_DATA TO USE_.
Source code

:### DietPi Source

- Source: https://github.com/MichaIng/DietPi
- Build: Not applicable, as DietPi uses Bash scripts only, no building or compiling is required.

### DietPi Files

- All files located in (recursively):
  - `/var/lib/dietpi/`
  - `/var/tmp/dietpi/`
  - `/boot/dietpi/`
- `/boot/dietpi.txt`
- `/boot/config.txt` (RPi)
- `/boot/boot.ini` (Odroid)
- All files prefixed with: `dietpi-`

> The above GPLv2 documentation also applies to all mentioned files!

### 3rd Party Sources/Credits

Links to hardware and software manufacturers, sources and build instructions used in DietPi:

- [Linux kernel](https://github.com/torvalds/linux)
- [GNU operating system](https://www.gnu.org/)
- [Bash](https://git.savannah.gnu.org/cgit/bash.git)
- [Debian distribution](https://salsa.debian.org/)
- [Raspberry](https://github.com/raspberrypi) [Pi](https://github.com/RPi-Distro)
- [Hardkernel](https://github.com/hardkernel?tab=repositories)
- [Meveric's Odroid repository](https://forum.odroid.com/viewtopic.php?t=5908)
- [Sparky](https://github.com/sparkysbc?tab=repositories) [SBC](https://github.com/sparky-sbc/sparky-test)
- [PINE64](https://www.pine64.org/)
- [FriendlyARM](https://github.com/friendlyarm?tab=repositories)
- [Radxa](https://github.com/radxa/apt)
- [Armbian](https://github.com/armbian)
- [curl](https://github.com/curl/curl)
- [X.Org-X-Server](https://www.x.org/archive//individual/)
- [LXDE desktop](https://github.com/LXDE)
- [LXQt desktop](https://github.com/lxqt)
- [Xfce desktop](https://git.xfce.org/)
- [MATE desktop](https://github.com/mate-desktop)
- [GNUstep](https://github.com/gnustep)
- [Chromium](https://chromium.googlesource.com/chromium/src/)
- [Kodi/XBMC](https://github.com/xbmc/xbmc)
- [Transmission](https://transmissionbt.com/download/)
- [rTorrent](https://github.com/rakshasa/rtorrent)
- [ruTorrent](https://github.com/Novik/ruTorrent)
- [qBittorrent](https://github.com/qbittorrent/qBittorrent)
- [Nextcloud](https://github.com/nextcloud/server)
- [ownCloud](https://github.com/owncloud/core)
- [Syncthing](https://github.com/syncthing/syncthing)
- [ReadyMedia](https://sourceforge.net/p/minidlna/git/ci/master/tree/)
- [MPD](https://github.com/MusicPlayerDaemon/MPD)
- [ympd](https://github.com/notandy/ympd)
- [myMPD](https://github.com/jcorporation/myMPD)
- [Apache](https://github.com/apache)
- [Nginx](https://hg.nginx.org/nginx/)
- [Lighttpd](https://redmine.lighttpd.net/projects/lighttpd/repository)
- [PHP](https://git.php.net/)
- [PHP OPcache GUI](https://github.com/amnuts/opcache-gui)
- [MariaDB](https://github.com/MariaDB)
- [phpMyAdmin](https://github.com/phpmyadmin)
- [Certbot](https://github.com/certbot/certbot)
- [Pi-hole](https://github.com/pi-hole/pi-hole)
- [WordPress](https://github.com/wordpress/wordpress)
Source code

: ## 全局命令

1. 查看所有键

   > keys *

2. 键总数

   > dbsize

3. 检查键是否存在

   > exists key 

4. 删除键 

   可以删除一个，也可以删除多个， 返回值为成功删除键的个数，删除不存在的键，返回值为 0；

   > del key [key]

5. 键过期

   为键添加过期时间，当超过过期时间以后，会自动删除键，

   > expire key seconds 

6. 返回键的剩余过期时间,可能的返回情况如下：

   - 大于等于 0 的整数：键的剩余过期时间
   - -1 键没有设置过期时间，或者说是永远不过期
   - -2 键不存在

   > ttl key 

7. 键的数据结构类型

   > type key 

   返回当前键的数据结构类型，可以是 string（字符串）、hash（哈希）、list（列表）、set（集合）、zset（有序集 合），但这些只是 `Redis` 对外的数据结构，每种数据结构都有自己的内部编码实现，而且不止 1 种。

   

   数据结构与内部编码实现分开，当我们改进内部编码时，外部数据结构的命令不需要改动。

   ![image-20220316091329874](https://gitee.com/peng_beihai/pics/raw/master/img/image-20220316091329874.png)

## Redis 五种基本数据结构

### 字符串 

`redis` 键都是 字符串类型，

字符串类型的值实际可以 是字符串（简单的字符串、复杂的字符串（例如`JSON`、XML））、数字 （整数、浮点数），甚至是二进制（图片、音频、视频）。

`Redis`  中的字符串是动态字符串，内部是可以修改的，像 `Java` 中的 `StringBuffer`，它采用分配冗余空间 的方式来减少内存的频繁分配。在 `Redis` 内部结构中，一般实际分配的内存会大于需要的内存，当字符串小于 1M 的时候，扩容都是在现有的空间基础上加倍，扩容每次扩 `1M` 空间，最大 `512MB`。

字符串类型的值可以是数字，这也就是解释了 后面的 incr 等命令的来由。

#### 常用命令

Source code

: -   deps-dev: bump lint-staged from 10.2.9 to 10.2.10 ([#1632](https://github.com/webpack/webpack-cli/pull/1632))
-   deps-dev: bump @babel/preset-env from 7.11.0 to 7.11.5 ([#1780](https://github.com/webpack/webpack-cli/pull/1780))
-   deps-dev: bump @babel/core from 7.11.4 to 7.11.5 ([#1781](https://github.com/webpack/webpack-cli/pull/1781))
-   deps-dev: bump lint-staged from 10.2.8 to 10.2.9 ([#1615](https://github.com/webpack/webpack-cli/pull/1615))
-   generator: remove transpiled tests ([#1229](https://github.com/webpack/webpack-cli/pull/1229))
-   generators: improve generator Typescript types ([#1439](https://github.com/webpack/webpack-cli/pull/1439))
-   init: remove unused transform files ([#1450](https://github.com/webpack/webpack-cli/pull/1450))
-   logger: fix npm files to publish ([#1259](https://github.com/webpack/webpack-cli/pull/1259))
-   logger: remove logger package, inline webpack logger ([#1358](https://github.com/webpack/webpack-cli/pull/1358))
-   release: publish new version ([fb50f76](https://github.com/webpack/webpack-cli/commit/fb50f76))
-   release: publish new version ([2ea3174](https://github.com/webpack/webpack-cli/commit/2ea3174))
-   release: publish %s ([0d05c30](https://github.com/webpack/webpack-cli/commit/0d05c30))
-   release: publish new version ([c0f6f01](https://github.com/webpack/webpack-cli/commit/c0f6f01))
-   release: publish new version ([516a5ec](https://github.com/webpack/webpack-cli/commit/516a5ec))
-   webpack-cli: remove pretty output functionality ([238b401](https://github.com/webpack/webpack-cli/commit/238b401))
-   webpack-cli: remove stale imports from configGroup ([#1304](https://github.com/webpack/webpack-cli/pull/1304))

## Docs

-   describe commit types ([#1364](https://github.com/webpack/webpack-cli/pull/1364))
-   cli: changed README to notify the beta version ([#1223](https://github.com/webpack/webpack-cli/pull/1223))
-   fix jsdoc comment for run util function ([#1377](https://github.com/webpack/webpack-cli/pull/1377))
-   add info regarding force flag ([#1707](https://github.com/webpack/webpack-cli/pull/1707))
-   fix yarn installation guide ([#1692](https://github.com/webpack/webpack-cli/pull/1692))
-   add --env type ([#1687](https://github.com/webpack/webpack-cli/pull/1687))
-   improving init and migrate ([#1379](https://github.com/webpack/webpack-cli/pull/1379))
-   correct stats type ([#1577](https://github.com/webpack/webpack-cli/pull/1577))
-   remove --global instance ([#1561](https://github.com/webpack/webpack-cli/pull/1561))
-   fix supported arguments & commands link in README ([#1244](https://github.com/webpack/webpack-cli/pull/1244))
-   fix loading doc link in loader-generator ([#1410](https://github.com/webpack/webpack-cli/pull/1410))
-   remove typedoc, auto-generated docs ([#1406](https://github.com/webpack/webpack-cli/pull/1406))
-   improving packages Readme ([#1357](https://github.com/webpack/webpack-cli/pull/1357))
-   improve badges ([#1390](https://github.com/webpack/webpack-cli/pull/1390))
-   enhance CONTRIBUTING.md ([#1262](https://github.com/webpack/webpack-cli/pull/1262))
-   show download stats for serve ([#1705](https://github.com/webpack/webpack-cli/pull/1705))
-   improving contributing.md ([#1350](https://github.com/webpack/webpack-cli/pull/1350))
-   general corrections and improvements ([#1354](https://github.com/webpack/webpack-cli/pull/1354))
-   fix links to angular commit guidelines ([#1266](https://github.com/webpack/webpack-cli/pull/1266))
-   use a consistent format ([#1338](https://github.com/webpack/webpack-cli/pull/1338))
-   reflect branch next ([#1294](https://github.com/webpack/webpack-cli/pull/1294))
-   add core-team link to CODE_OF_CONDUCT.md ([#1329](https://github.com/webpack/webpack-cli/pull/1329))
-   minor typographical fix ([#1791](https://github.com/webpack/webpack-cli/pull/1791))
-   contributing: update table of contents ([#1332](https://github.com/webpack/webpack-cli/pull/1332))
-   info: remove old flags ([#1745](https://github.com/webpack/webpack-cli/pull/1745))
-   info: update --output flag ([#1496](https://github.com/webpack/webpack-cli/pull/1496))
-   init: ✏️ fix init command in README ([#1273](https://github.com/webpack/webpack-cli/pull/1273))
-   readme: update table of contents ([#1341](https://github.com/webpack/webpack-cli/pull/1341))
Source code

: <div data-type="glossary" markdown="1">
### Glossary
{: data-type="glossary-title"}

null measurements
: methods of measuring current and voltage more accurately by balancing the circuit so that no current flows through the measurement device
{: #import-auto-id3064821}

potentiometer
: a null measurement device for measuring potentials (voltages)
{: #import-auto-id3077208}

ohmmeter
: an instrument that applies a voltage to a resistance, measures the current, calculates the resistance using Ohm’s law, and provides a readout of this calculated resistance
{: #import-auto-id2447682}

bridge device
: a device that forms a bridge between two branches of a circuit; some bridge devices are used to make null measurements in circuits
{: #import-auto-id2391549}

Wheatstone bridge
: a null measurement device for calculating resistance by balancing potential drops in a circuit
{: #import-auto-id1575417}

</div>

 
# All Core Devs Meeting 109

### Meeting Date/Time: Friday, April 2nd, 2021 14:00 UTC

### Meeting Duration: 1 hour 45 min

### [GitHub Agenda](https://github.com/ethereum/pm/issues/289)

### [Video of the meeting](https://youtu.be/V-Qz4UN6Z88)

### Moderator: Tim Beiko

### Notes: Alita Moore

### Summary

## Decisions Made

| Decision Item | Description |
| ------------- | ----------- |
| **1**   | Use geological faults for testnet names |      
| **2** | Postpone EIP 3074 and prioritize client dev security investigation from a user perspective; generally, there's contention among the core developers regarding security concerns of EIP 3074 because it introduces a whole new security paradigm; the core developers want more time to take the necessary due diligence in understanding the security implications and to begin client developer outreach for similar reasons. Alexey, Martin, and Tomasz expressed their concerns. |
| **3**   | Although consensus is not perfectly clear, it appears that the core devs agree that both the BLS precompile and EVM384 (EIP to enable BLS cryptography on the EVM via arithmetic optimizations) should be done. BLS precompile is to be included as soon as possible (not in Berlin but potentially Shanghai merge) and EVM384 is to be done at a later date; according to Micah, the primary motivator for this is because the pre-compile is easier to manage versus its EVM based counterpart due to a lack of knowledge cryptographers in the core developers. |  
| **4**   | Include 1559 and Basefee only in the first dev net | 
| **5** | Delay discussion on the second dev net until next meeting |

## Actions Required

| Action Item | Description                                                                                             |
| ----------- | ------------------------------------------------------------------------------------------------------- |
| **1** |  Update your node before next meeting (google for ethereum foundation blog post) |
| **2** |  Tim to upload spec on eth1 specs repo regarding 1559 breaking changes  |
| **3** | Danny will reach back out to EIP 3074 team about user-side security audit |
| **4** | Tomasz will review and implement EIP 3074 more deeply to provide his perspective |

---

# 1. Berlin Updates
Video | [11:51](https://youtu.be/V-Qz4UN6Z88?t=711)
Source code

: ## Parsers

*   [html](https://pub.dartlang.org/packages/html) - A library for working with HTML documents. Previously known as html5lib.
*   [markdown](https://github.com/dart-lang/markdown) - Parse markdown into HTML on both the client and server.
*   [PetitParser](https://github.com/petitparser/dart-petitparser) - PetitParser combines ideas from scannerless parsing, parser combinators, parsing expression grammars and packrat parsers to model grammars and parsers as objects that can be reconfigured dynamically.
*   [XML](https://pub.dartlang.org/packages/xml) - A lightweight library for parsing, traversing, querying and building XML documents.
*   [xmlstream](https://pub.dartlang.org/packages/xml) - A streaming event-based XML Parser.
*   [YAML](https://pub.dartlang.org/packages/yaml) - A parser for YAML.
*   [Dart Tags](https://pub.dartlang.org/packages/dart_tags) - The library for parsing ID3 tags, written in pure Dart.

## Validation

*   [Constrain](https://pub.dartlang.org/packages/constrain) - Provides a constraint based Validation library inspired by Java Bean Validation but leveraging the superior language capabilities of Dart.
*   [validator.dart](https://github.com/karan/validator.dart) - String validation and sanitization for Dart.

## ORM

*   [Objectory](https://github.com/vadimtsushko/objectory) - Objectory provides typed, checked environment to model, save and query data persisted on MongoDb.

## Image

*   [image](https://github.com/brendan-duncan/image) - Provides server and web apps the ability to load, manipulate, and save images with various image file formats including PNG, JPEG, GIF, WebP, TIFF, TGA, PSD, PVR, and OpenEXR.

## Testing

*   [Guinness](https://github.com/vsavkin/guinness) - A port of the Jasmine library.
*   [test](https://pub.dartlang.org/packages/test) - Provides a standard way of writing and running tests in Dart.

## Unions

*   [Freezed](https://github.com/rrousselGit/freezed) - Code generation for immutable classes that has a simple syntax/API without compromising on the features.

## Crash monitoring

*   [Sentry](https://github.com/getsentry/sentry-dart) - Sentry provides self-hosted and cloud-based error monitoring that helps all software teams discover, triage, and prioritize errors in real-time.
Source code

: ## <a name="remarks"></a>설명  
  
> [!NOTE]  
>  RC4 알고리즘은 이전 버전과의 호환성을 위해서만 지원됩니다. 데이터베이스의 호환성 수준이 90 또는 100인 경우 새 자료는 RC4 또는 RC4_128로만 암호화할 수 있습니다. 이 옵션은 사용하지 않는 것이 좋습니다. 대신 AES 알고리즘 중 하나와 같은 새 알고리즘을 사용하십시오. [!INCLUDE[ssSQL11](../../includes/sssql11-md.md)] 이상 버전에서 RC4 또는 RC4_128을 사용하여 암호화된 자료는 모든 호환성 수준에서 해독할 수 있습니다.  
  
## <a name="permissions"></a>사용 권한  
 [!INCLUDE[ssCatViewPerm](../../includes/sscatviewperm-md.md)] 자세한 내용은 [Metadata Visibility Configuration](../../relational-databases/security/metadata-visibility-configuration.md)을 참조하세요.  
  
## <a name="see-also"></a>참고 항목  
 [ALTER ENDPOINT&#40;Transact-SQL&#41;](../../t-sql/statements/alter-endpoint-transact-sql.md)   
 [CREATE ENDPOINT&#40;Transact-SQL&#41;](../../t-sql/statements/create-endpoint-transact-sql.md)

_WHAT IS REQUIRED_. Find every line in the records above that contains "both", matching uppercase and lowercase exactly, and copy each such line in full.

_SOLUTION TO THIS TASK_.
| **3**   | Although consensus is not perfectly clear, it appears that the core devs agree that both the BLS precompile and EVM384 (EIP to enable BLS cryptography on the EVM via arithmetic optimizations) should be done. BLS precompile is to be included as soon as possible (not in Berlin but potentially Shanghai merge) and EVM384 is to be done at a later date; according to Micah, the primary motivator for this is because the pre-compile is easier to manage versus its EVM based counterpart due to a lack of knowledge cryptographers in the core developers. |  
*   [markdown](https://github.com/dart-lang/markdown) - Parse markdown into HTML on both the client and server.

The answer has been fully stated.